● TEXTO DO EXERCÍCIO
○ ○ ○

Energia solar é coisa de rico?
Com todas as vantagens que potencializam a transformação social apresentadas até aqui, por que ainda é possível dizer que, no Brasil, energia solar é vista como "coisa de rico" por tanta gente? Para Eduardo, a resposta para esse questionamento está na organização do mercado e no modelo de financiamento. Ele acredita que o ponto de virada para esta situação terá início ainda este ano.
"A geração de energia solar fotovoltaica distribuída em comunidades é, entre as energias renováveis, a que mais gera empregos. E são empregos locais e de qualidade, que pagam mais do que a média na economia. Mas, atualmente no Brasil, o modelo corrente é o de compra à vista. As pessoas precisam investir entre R$ 10 mil e R$ 20 mil para recuperar esse investimento futuramente. As placas solares duram entre 30 e 40 anos e você recupera o dinheiro ao deixar de pagar a distribuidora mensalmente, mas esse ainda é um modelo complicado", diz.
O jovem especialista crê que a solução é adaptar o modelo de pagamentos mensais vivenciado pelo estado da Califórnia, nos Estados Unidos, que estudou quando escrevia seu trabalho de conclusão de curso. Neste formato, a empresa instala as placas sem os pesados custos imediatos, mantém a propriedade destas e cobra do morador um valor significativamente inferior ao pago para as distribuidoras de energia. O residente tem retorno financeiro imediato e a empresa garante ganho recorrente por até 30 anos.

○ ○ ○

Itens de um conjunto de dados
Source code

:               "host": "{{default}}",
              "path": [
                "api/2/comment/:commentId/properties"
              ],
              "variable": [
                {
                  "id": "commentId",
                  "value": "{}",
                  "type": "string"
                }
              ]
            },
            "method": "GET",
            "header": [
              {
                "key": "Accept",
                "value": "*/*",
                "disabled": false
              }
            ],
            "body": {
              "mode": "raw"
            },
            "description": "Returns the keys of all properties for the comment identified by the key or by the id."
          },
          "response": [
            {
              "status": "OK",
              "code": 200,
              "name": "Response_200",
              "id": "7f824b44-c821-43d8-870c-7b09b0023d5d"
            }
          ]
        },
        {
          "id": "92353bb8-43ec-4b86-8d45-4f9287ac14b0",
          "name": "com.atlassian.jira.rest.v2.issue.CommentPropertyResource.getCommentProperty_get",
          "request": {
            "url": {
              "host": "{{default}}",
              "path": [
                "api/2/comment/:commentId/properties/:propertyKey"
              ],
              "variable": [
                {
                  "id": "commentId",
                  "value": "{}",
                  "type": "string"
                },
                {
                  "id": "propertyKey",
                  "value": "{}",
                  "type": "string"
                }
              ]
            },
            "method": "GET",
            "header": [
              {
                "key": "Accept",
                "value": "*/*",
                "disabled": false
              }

○ ○ ○

● SOBRE O EXERCÍCIO
Segundo o texto sobre energia solar, qual é a durabilidade das placas solares?

● RESPOSTA DO EXERCÍCIO
As placas solares duram entre 30 e 40 anos.